Start of Block

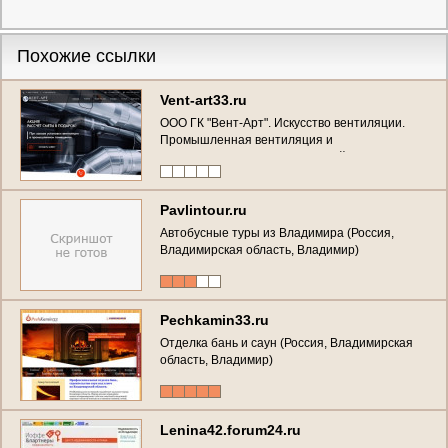
Похожие ссылки
Vent-art33.ru
ООО ГК "Вент-Арт". Искусство вентиляции.
Промышленная вентиляция и
кондиционирование помещений. (Россия,
Владимирская область, Владимир)
Pavlintour.ru
Автобусные туры из Владимира (Россия,
Владимирская область, Владимир)
Pechkamin33.ru
Отделка бань и саун (Россия, Владимирская
область, Владимир)
Lenina42.forum24.ru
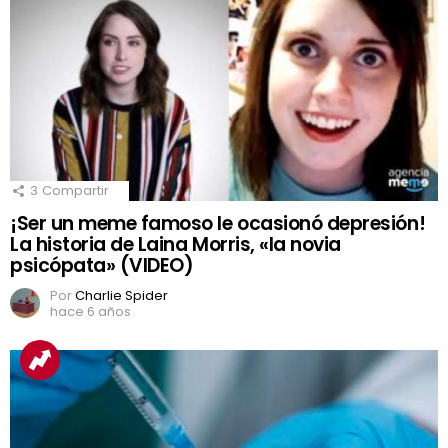
3
Compartir
¡Ser un meme famoso le ocasionó depresión!
La historia de Laina Morris, «la novia
psicópata» (VIDEO)
Por
Charlie Spider
hace 6 años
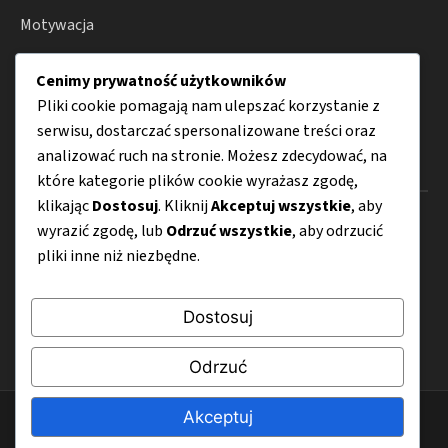
Motywacja
Suplementy
Cenimy prywatność użytkowników
Porady
Pliki cookie pomagają nam ulepszać korzystanie z
serwisu, dostarczać spersonalizowane treści oraz
analizować ruch na stronie. Możesz zdecydować, na
Menu
które kategorie plików cookie wyrażasz zgodę,
klikając
Dostosuj
. Kliknij
Akceptuj wszystkie
, aby
O nas
wyrazić zgodę, lub
Odrzuć wszystkie
, aby odrzucić
pliki inne niż niezbędne.
Kontakt
Mapa strony
Dostosuj
Polityka prywatności
Odrzuć
Akceptuj
© 2026 Kulturysta.com.pl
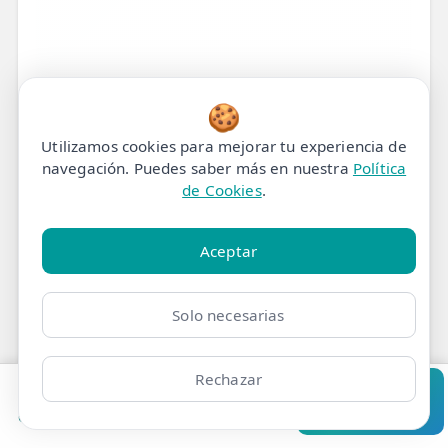
🍪
Utilizamos cookies para mejorar tu experiencia de
navegación. Puedes saber más en nuestra
Política
de Cookies
.
Aceptar
Solo necesarias
Rechazar
¿Por qué sientes
Pedir cita
Consultar
Clínicas
Bonos
Mi Área
Contacto
Pide cita
hormigueo en el pie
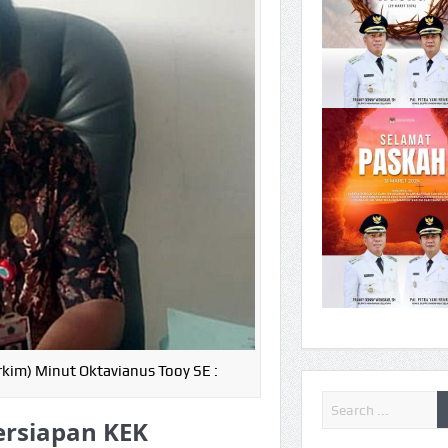
im) Minut Oktavianus Tooy SE :
rsiapan KEK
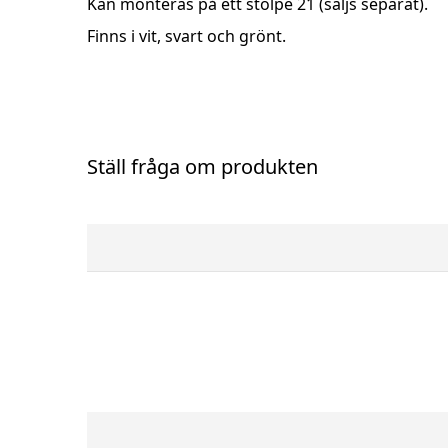
Kan monteras på ett stolpe 21 (säljs separat).
Finns i vit, svart och grönt.
Ställ fråga om produkten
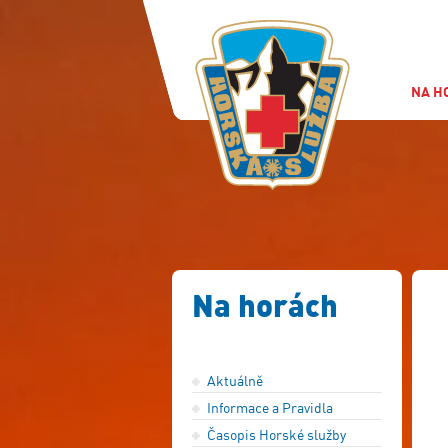
NA H
Na horách
Aktuálně
Informace a Pravidla
Časopis Horské služby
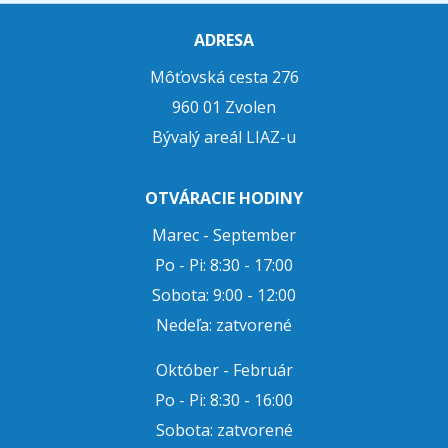
ADRESA
Môťovská cesta 276
960 01 Zvolen
Bývalý areál LIAZ-u
OTVÁRACIE HODINY
Marec - September
Po - Pi: 8:30 - 17:00
Sobota: 9:00 - 12:00
Nedeľa: zatvorené
Október - Február
Po - Pi: 8:30 - 16:00
Sobota: zatvorené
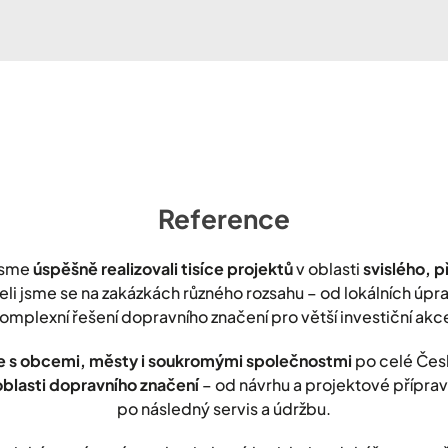
Reference
jsme
úspěšně realizovali tisíce projektů
v oblasti
svislého, 
leli jsme se na zakázkách různého rozsahu – od lokálních úp
omplexní řešení dopravního značení pro větší investiční akc
 s obcemi, městy i soukromými společnostmi
po celé Čes
oblasti dopravního značení
– od návrhu a projektové přípravy
po následný servis a údržbu.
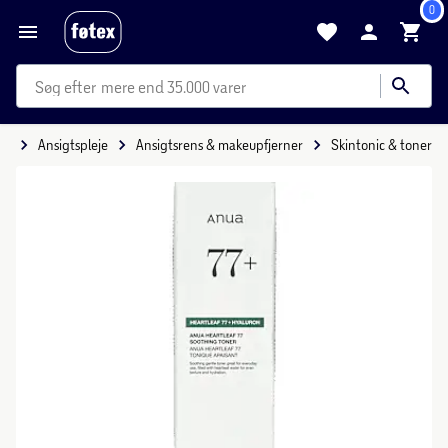
0
mere end 35.000 varer
je
Ansigtspleje
Ansigtsrens & makeupfjerner
Skintonic & toner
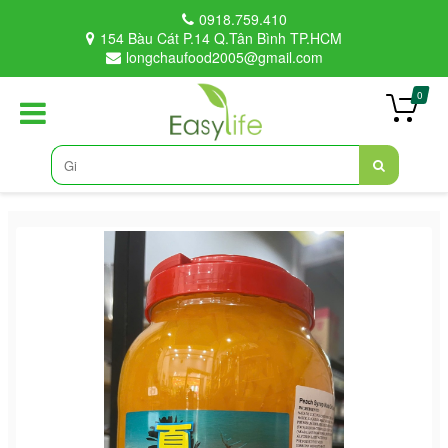
0918.759.410
154 Bàu Cát P.14 Q.Tân Bình TP.HCM
longchaufood2005@gmail.com
0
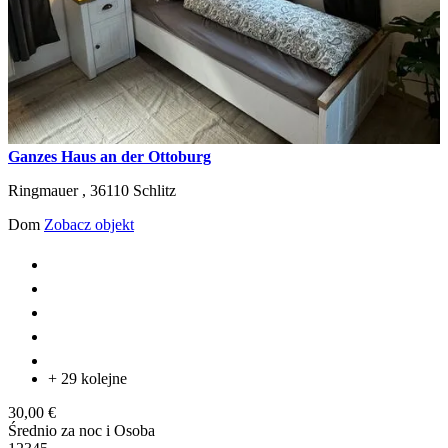
Ganzes Haus an der Ottoburg
Ringmauer ,
36110
Schlitz
Dom
Zobacz objekt
+ 29 kolejne
30,00 €
Średnio za noc i Osoba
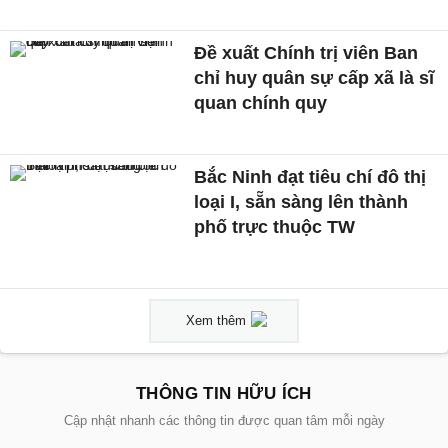
Đề xuất Chính trị viên Ban
chỉ huy quân sự cấp xã là sĩ
quan chính quy
Bắc Ninh đạt tiêu chí đô thị
loại I, sẵn sàng lên thành
phố trực thuộc TW
Xem thêm
THÔNG TIN HỮU ÍCH
Cập nhật nhanh các thông tin được quan tâm mỗi ngày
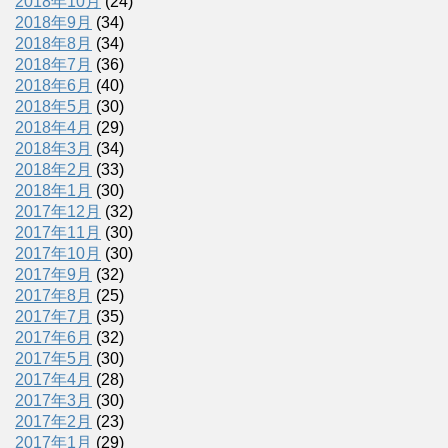
2018年10月
(24)
2018年9月
(34)
2018年8月
(34)
2018年7月
(36)
2018年6月
(40)
2018年5月
(30)
2018年4月
(29)
2018年3月
(34)
2018年2月
(33)
2018年1月
(30)
2017年12月
(32)
2017年11月
(30)
2017年10月
(30)
2017年9月
(32)
2017年8月
(25)
2017年7月
(35)
2017年6月
(32)
2017年5月
(30)
2017年4月
(28)
2017年3月
(30)
2017年2月
(23)
2017年1月
(29)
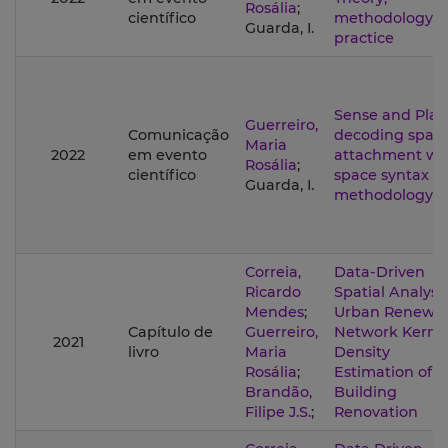
Rosália
;
científico
methodology 
Guarda, I.
practice
Sense and Plac
Guerreiro,
Comunicação
decoding spac
Maria
2022
em evento
attachment wi
Rosália
;
científico
space syntax
Guarda, I.
methodology
Correia,
Data-Driven
Ricardo
Spatial Analysis
Mendes
;
Urban Renewal
Capítulo de
Guerreiro,
Network Kerne
2021
livro
Maria
Density
Rosália
;
Estimation of
Brandão,
Building
Filipe J.S.
;
Renovation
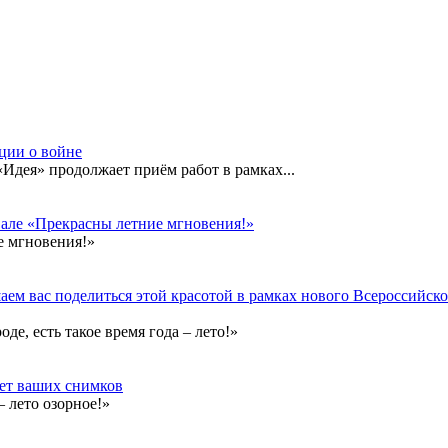
кции о войне
дея» продолжает приём работ в рамках...
вале «Прекрасны летние мгновения!»
е мгновения!»
ем вас поделиться этой красотой в рамках нового Всероссийског
е, есть такое время года – лето!»
дет ваших снимков
 лето озорное!»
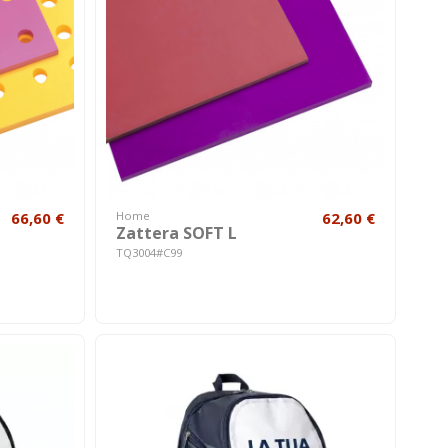
66,60 €
Home
62,60 €
Zattera SOFT L
TQ3004#C99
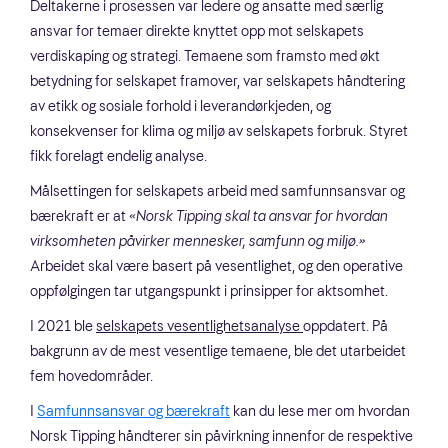
Deltakerne i prosessen var ledere og ansatte med særlig
ansvar for temaer direkte knyttet opp mot selskapets
verdiskaping og strategi. Temaene som framsto med økt
betydning for selskapet framover, var selskapets håndtering
av etikk og sosiale forhold i leverandørkjeden, og
konsekvenser for klima og miljø av selskapets forbruk. Styret
fikk forelagt endelig analyse.
Målsettingen for selskapets arbeid med samfunnsansvar og
bærekraft er at
«Norsk Tipping skal ta ansvar for hvordan
virksomheten påvirker mennesker, samfunn og miljø.»
Arbeidet skal være basert på vesentlighet, og den operative
oppfølgingen tar utgangspunkt i prinsipper for aktsomhet.
I 2021 ble
selskapets vesentlighetsanalyse
oppdatert. På
bakgrunn av de mest vesentlige temaene, ble det utarbeidet
fem hovedområder.
I
Samfunnsansvar og bærekraft
kan du lese mer om hvordan
Norsk Tipping håndterer sin påvirkning innenfor de respektive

End of Block

Activity: Could you transcribe all of the data exactly and omit the pictures?

Result of the task:
Похожие ссылки
Vent-art33.ru
ООО ГК "Вент-Арт". Искусство вентиляции.
Промышленная вентиляция и
кондиционирование помещений. (Россия,
Владимирская область, Владимир)
Pavlintour.ru
Автобусные туры из Владимира (Россия,
Владимирская область, Владимир)
Pechkamin33.ru
Отделка бань и саун (Россия, Владимирская
область, Владимир)
Lenina42.forum24.ru
3
Compartir
¡Ser un meme famoso le ocasionó depresión!
La historia de Laina Morris, «la novia
psicópata» (VIDEO)
Por
Charlie Spider
hace 6 años
Motywacja
Suplementy
Cenimy prywatność użytkowników
Porady
Pliki cookie pomagają nam ulepszać korzystanie z
serwisu, dostarczać spersonalizowane treści oraz
analizować ruch na stronie. Możesz zdecydować, na
Menu
które kategorie plików cookie wyrażasz zgodę,
klikając
Dostosuj
. Kliknij
Akceptuj wszystkie
, aby
O nas
wyrazić zgodę, lub
Odrzuć wszystkie
, aby odrzucić
pliki inne niż niezbędne.
Kontakt
Mapa strony
Dostosuj
Polityka prywatności
Odrzuć
Akceptuj
© 2026 Kulturysta.com.pl
🍪
Utilizamos cookies para mejorar tu experiencia de
navegación. Puedes saber más en nuestra
Política
de Cookies
.
Aceptar
Solo necesarias
Rechazar
¿Por qué sientes
Pedir cita
Consultar
Clínicas
Bonos
Mi Área
Contacto
Pide cita
hormigueo en el pie
im) Minut Oktavianus Tooy SE :
rsiapan KEK
Kan monteras på ett stolpe 21 (säljs separat).
Finns i vit, svart och grönt.
Ställ fråga om produkten
NA H
Na horách
Aktuálně
Informace a Pravidla
Časopis Horské služby
ADRESA
Môťovská cesta 276
960 01 Zvolen
Bývalý areál LIAZ-u
OTVÁRACIE HODINY
Marec - September
Po - Pi: 8:30 - 17:00
Sobota: 9:00 - 12:00
Nedeľa: zatvorené
Október - Február
Po - Pi: 8:30 - 16:00
Sobota: zatvorené
Reference
jsme
úspěšně realizovali tisíce projektů
v oblasti
svislého, 
leli jsme se na zakázkách různého rozsahu – od lokálních úp
omplexní řešení dopravního značení pro větší investiční akc
 s obcemi, městy i soukromými společnostmi
po celé Čes
oblasti dopravního značení
– od návrhu a projektové přípravy
po následný servis a údržbu.
0
mere end 35.000 varer
je
Ansigtspleje
Ansigtsrens & makeupfjerner
Skintonic & toner
0918.759.410
154 Bàu Cát P.14 Q.Tân Bình TP.HCM
longchaufood2005@gmail.com
0
Ganzes Haus an der Ottoburg
Ringmauer ,
36110
Schlitz
Dom
Zobacz objekt
+ 29 kolejne
30,00 €
Średnio za noc i Osoba
Đề xuất Chính trị viên Ban
chỉ huy quân sự cấp xã là sĩ
quan chính quy
Bắc Ninh đạt tiêu chí đô thị
loại I, sẵn sàng lên thành
phố trực thuộc TW
Xem thêm
THÔNG TIN HỮU ÍCH
Cập nhật nhanh các thông tin được quan tâm mỗi ngày
2018年10月
(24)
2018年9月
(34)
2018年8月
(34)
2018年7月
(36)
2018年6月
(40)
2018年5月
(30)
2018年4月
(29)
2018年3月
(34)
2018年2月
(33)
2018年1月
(30)
2017年12月
(32)
2017年11月
(30)
2017年10月
(30)
2017年9月
(32)
2017年8月
(25)
2017年7月
(35)
2017年6月
(32)
2017年5月
(30)
2017年4月
(28)
2017年3月
(30)
2017年2月
(23)
2017年1月
(29)
Rosália
;
científico
methodology 
Guarda, I.
practice
Sense and Plac
Guerreiro,
Comunicação
decoding spac
Maria
2022
em evento
attachment wi
Rosália
;
científico
space syntax
Guarda, I.
methodology
Correia,
Data-Driven
Ricardo
Spatial Analysis
Mendes
;
Urban Renewal
Capítulo de
Guerreiro,
Network Kerne
2021
livro
Maria
Density
Rosália
;
Estimation of
Brandão,
Building
Filipe J.S.
;
Renovation
кции о войне
дея» продолжает приём работ в рамках...
вале «Прекрасны летние мгновения!»
е мгновения!»
ем вас поделиться этой красотой в рамках нового Всероссийског
е, есть такое время года – лето!»
дет ваших снимков
 лето озорное!»
66,60 €
Home
62,60 €
Zattera SOFT L
TQ3004#C99
Deltakerne i prosessen var ledere og ansatte med særlig
ansvar for temaer direkte knyttet opp mot selskapets
verdiskaping og strategi. Temaene som framsto med økt
betydning for selskapet framover, var selskapets håndtering
av etikk og sosiale forhold i leverandørkjeden, og
konsekvenser for klima og miljø av selskapets forbruk. Styret
fikk forelagt endelig analyse.
Målsettingen for selskapets arbeid med samfunnsansvar og
bærekraft er at
«Norsk Tipping skal ta ansvar for hvordan
virksomheten påvirker mennesker, samfunn og miljø.»
Arbeidet skal være basert på vesentlighet, og den operative
oppfølgingen tar utgangspunkt i prinsipper for aktsomhet.
I 2021 ble
selskapets vesentlighetsanalyse
oppdatert. På
bakgrunn av de mest vesentlige temaene, ble det utarbeidet
fem hovedområder.
I
Samfunnsansvar og bærekraft
kan du lese mer om hvordan
Norsk Tipping håndterer sin påvirkning innenfor de respektive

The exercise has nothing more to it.